Unless you’ve been under a rock, you’ve heard the phrase happy wife happy life. If you have said it, you are forgiven. But NEVER say it again! “Happy wife happy life” is so ingrained into our culture that many believe it is actually true. Feminist leaning publications like HuffPo praise any study which may “prove” this. In this article, I’ll talk about how for BOTH parties happiness matters and what the hell happiness is anyway.
Why “Happy Wife Happy Life” Is Harmful To Marriage
Happy wife happy life, makes us think about catering to the whims and desires of our wife. As all of you should know by now, women are very emotional beings. Their current mood is often dictated by the current emotional state. If she is “happy” now is predicated on many things, and may change on a moments notice.
Often when men think of happiness, our thoughts go to more stable or consistent factors, such as the house, the career, overall issues with children, etc. Men’s mood fluctuations tend to be less drastic on a day to day basis than a woman’s. This is not to say one is better or worse, it is merely to point out the difference. By basing your relationship “happiness” on your wife’s “happiness” you are making a few (wrong) assumptions.

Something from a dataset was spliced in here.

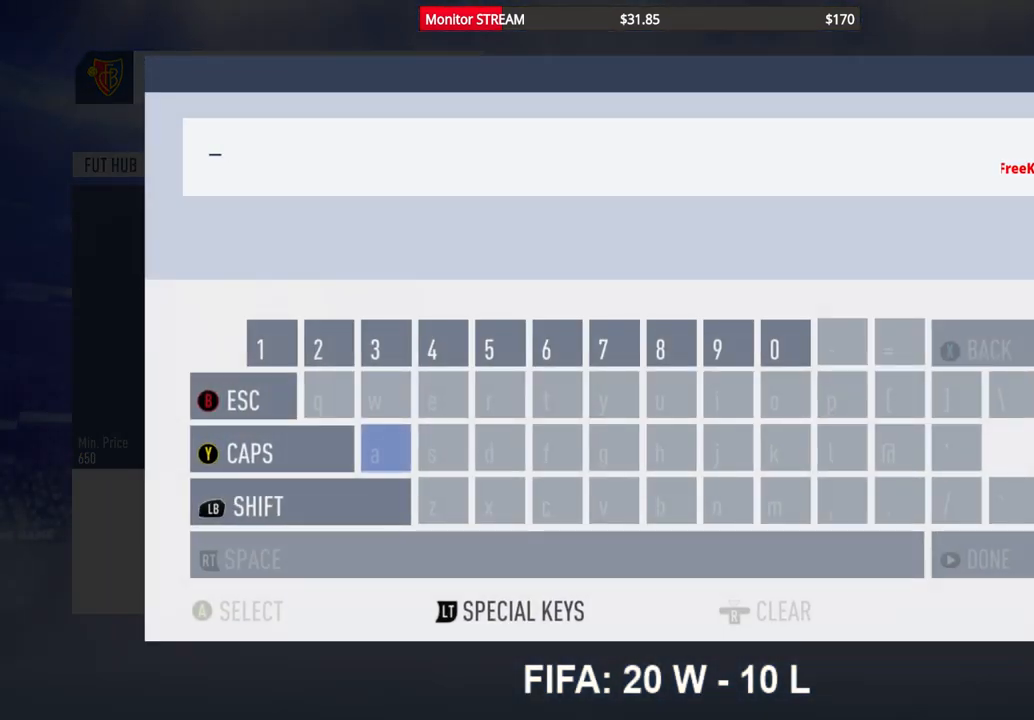
{"buttons": [], "left_stick": "center", "right_stick": "center", "events": []}
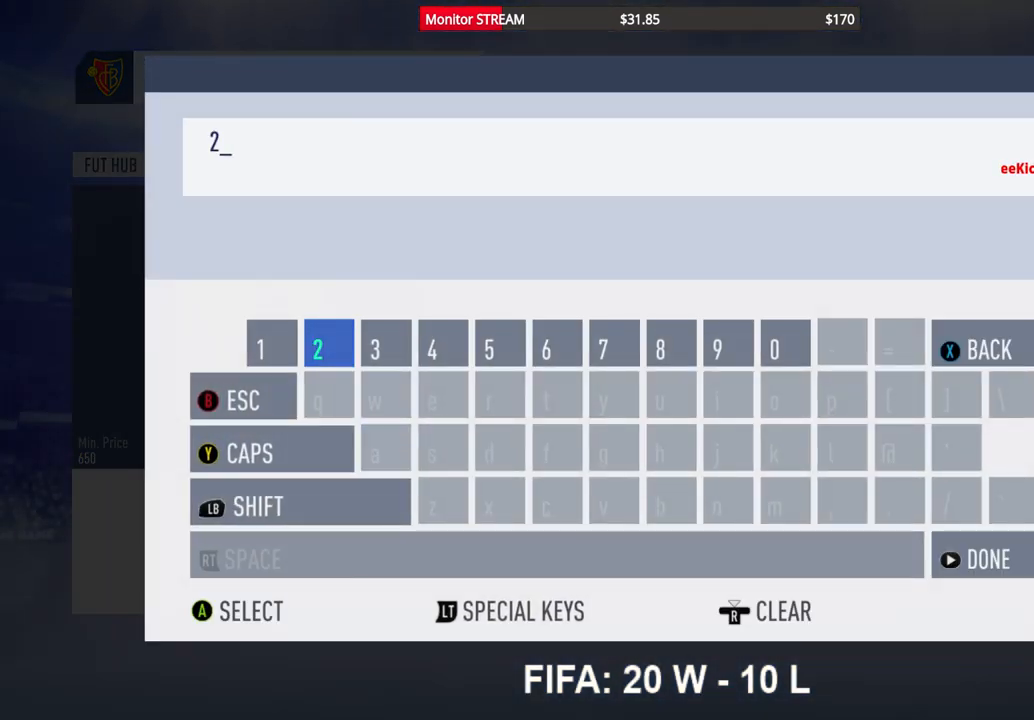
{"buttons": [], "left_stick": "center", "right_stick": "center", "events": []}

- Pussy pedestal – You are elevating her to a level she does not want to be elevated. Do not serve and cater to her every whim. Women instead wish to be desired, respected and appreciated. If you place yourself in a position where she is above you, she will treat you like you are beneath her.
- Her happiness is more important – You are both in this relationship together. Together you are partners. You should be the Captain and her your First Mate. Her needs are no more relevant than yours. Make sure one person is not always the one not getting their needs met.
- Her mood is based on her emotions, those always change – You must be that rock for her to count on. I like to give the analogy this way: You are the lighthouse built on a firm foundation that is the stable constant to her ever-changing seas.
History of Statement
The earliest use of this phrase I could find was from the play “1776.” Released on Broadway in March of 1969, right in the midst of the 2nd wave of feminism in the United States. There are a few other mentions of the phrase, but they appear to be two different phrases next to each other, and mostly in advertisements.
It hasn’t been until recently that this phrase has taken on any sort of significant foothold in culture.
Usage vs. Meaning
How it’s used: A man must do what a woman wants in order to keep her happy, if she is happy then he is happy. Typically a married man will say “happy wife, happy life” where there is some sort of justification to others for complying with her whims.
What it means: The underlying statement has some truth to it, a relationship is doomed to fail when one partner is miserable. The statement I’ve come to love instead of “happy wife happy life”, is “happy spouse, happy house”. This phrase encapsulates that both partners share responsibility for the house. One person isn’t solely responsible, or self-sacrificial for the happiness of the other.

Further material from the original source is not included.